Once you are done/happy with the landscape, you can (or could, not sure on 5.whatver) bake it out to a mesh using various options.
This is the same process used to create landscape impostors.
And/or, you can always export the landscape out of the engine and re-import it after processing it as a mesh.
The only thing you have to do different is the landscape grass, which is not possible as a node on non landscape materials.
You gain a lot in performance doing this, because the landacape system is completely flawed by design.
A layer blend does not work via UV. Usually it is 2 or 3 textures being used to amalgamate 2 materials.
I was referring to several things:
First. A landscape usually scales textures up/down by distance or uses completely different ones for the same material.
This can and should be done via UVs, as it will cost a lot less than blending regularly.
Second, a lot of people contrast tiling by lerping a different texture across the whole landscape to change the way the material colors and give less of an appearence of tiling.
This isnt necessarily wrong, but it is an extra texture that isnt needed.
You can manipulate the UVs of the textures to create a non-tiling randomized output just from the original texture.

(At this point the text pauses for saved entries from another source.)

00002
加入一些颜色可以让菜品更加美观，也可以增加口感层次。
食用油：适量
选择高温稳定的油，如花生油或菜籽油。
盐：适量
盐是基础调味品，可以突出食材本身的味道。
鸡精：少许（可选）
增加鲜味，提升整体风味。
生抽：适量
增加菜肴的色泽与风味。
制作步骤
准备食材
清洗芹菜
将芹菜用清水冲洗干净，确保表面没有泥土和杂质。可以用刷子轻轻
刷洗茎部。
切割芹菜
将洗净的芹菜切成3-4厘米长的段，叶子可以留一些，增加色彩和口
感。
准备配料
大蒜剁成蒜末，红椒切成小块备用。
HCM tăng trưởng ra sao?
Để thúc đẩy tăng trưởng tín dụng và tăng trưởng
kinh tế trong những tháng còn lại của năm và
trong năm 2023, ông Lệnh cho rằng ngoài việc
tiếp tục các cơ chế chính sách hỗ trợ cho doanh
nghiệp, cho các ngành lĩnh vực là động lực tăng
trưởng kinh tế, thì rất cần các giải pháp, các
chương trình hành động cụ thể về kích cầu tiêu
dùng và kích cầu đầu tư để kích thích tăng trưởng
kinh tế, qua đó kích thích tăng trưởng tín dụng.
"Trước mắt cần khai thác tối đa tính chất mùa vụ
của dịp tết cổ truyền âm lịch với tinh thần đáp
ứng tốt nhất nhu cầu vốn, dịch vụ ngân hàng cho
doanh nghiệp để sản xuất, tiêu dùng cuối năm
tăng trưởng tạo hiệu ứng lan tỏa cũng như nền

Third, the blend between layers.
This by design already uses the paint layers - which are in the end a texture built by the engine as you paint - if you use height blends, you incur a high cost which may not be necessary to achieve the same effect.
Further, even if you use the height blend, you should take care not to height blend over a certain distance - reducing the far cost of rendering, where you really wouldn’t see any difference between the different blend techniques.

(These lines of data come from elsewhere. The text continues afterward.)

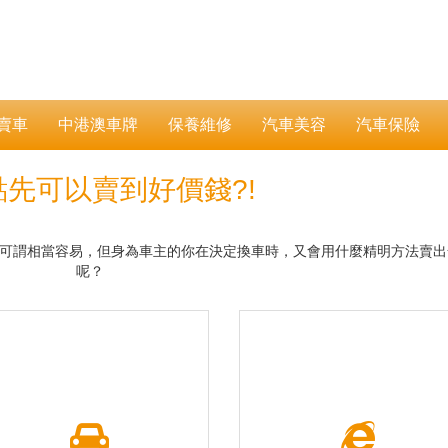
賣車
中港澳車牌
保養維修
汽車美容
汽車保險
點先可以賣到好價錢?!
可謂相當容易，但身為車主的你在決定換車時，又會用什麼精明方法賣出
呢？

Most of those do become pointless if you don’t plan on using the landscape in the end, so you should probably work the peroblem(s) on a static mesh for it.
The issues with blending and multiple materials will be similar.

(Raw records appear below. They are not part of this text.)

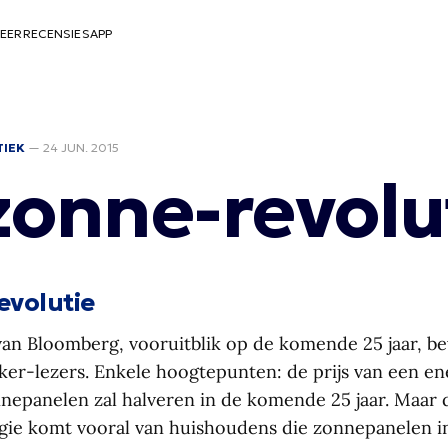
EER
RECENSIES
APP
TIEK
—
24 JUN. 2015
zonne-revolu
evolutie
an Bloomberg, vooruitblik op de komende 25 jaar, be
ker-lezers. Enkele hoogtepunten: de prijs van een en
nnepanelen zal halveren in de komende 25 jaar. Maar 
ie komt vooral van huishoudens die zonnepanelen i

But you won’t have to deal with layers and the landscape nodes, so it becomes a littlebit easier vs having to learn what the engine uses and how.
Personally, I use a texture and its 4 channels to drive the layers.
This allows for 5 discrete layers.
The quality/resolution of this packed texture (on a staric mesh) can even reach 8K (using VT).
In terms of how it looks, it usually is still 1 8k texture stretched across an 8km area, so about 1 pixel per meter of resolution.
If you go with smaller landacape sizes, you get better detail, thats true, but it starts to depend on the overall size of the map in use.